· C.-H. Rocquet · You spoke of temptations. […] In what sense do you mean that you were “tempted” during your anamnesis as a historian of religions?
· M. Eliade · When you grasp the coherence, and even the nobility, the beauty, of the mythology and, let us say, the theology that provides the basis of cannibalism – when you have grasped that it is not a piece of animal behavior you are dealing with but a human act, that it is man, man as a being free to take a decision in the world, who has decided to kill and eat his fellow man – well, unconsciously the mind is tempted by the enormous freedom it has uncovered: so one can kill, be a cannibal, without losing “human dignity”. The same is true when you study the orgiastic rituals and grasp their amazing coherence: the orgy begins, and all the rules are swept away; incest and aggression are licit, and all the values have been stood on their head, And the meaning of that ritual is that it regenerates the world. […] And the meaning of that for me, a Westerner, a modern man, is that I too can always begin my life again and thereby ensure a continued creativity. That is the sense in which one can talk about temptations.

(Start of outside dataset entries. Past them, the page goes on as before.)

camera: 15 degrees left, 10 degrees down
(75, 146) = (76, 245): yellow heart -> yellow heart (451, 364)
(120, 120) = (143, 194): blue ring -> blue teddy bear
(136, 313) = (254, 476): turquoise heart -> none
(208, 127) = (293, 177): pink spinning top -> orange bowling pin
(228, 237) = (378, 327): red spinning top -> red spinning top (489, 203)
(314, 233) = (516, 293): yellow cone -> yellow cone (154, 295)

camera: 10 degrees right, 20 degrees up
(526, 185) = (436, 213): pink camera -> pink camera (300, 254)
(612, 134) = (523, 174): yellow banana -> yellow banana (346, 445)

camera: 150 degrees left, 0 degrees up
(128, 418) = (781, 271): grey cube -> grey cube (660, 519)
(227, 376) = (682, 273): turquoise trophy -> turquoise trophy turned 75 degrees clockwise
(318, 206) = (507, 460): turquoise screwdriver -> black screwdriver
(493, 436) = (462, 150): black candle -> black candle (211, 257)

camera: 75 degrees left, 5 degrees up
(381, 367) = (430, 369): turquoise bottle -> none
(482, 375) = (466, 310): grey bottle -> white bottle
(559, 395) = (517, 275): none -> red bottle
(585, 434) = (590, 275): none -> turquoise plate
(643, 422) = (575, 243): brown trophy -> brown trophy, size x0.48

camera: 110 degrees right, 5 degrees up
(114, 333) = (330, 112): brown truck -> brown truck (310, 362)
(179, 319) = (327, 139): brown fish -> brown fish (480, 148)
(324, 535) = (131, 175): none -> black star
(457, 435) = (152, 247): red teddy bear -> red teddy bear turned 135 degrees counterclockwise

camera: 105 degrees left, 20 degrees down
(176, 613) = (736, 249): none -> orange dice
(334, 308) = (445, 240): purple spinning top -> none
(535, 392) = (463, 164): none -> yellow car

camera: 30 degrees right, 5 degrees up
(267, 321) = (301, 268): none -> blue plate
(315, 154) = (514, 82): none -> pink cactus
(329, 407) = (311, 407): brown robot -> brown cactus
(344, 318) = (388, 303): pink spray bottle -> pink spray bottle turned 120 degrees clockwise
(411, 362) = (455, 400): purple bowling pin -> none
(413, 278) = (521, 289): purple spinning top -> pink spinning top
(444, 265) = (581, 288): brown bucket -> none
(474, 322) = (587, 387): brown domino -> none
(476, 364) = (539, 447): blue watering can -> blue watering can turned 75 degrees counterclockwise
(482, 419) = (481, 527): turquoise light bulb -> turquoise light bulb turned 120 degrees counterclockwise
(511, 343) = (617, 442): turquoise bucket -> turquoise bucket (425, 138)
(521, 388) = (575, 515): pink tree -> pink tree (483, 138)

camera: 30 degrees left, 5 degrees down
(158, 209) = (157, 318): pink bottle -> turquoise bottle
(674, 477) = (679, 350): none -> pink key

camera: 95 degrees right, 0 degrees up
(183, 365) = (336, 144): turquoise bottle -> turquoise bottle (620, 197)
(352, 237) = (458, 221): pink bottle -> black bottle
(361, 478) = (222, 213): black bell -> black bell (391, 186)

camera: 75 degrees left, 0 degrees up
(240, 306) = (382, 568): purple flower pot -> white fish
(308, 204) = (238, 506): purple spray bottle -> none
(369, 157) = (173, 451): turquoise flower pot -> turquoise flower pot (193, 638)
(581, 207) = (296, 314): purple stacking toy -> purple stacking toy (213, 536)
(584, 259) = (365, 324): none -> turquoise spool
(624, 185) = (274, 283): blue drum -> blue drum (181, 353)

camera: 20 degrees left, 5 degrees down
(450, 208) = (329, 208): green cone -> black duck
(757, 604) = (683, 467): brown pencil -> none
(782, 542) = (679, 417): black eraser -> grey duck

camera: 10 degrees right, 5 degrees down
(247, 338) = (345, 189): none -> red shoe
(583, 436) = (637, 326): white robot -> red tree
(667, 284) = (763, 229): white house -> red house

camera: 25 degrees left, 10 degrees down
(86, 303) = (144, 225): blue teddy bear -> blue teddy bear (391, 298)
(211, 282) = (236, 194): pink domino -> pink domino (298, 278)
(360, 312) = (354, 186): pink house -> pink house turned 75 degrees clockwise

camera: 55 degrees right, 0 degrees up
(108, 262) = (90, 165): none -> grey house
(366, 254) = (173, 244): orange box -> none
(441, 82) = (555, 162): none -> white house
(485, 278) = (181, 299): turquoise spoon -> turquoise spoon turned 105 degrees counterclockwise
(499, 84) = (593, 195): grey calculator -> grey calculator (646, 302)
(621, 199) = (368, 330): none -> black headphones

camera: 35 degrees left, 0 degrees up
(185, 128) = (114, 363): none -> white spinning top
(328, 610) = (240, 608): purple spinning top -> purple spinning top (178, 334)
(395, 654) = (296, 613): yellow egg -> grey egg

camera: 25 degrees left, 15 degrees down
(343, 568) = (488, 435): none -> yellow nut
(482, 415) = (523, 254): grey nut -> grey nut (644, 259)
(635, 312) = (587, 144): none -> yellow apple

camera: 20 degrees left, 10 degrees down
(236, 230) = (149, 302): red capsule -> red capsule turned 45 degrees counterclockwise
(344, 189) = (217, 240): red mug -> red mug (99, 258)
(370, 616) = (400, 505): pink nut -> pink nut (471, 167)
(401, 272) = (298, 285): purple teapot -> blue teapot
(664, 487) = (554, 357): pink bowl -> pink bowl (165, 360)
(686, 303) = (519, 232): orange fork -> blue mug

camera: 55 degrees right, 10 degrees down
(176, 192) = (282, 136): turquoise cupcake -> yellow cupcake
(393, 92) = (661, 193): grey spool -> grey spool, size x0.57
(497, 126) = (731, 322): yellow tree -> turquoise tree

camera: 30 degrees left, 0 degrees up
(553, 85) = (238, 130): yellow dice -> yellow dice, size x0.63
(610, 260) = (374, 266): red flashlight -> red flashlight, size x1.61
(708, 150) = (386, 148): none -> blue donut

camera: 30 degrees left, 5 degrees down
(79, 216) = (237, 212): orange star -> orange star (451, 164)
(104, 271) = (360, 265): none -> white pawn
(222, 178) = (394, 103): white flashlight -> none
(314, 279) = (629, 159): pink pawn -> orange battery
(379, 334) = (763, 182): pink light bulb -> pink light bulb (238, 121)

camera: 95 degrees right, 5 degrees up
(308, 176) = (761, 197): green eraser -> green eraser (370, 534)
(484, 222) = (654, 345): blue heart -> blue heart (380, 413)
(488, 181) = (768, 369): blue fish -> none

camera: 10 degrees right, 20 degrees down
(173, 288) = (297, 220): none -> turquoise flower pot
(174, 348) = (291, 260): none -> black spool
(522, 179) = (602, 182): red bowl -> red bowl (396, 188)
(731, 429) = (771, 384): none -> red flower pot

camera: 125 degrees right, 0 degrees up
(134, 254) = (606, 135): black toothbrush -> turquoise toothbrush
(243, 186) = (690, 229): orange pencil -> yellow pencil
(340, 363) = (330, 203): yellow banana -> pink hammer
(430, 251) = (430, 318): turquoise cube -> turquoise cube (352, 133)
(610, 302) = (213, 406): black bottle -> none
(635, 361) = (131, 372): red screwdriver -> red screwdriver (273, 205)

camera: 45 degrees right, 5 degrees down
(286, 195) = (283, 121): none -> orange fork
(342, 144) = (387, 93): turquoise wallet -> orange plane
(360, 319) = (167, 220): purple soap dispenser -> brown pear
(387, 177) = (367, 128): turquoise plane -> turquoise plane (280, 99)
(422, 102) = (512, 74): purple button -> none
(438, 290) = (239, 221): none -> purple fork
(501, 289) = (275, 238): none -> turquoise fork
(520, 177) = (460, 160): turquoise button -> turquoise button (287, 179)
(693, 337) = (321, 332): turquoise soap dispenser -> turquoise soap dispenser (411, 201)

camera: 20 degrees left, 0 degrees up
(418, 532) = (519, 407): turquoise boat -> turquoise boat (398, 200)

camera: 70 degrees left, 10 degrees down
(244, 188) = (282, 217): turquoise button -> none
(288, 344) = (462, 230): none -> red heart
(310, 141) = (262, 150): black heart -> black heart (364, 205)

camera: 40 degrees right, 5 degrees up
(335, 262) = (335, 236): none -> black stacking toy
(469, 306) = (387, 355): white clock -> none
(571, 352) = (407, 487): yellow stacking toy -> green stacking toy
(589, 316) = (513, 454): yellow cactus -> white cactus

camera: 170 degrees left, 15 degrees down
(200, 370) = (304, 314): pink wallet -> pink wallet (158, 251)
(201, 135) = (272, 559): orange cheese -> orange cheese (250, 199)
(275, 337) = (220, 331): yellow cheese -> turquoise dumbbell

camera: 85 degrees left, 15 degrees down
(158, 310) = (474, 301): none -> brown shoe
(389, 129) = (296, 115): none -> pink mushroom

There are also more Lucifer-like dangers, however. When you understand that a man believes he can change the world as a result of meditation and specific rituals, and when you try to find out why he is so certain that, after performing that ritual, he really will become master of the world or at least of his village – well, there again it is the temptation if absolute liberty; in other words, the suppression of the human condition. Man is a limited, conditioned being. But the freedom of a god, or a mythic ancestor, or a spirit no longer trammeled by a mortal body! Those are temptations certainly. But I don’t want to give the impression that a historian of religions is actually tempted to become a cannibal, or to take part in orgies, or commit incest!
· C.-H. Rocquet · You have mentioned both cannibalism and incest. But you have concentrated particularly on cannibalism. Is that because you see it as the tragic key to the human condition?
· M. Eliade · Incest, the temporary abolition of all laws, is a phenomenon one meets in many cultures that have no notion of cannibalism. Cannibalism, and the decision to ensure fertility or even the continued existence of the world by human sacrifice, can be regarded as an extreme situation, in my opinion.
– Ordeal by Labyrinth: Conversations with Claude-Henri Rocquet (1984), pp. 122-3
Ср. съ поршневской теоріей происхожденія человѣка и съ біоновскимъ противопоставленіемъ зависти и креативности (vs. кляйнианское противопоставленіе зависти и благодарности).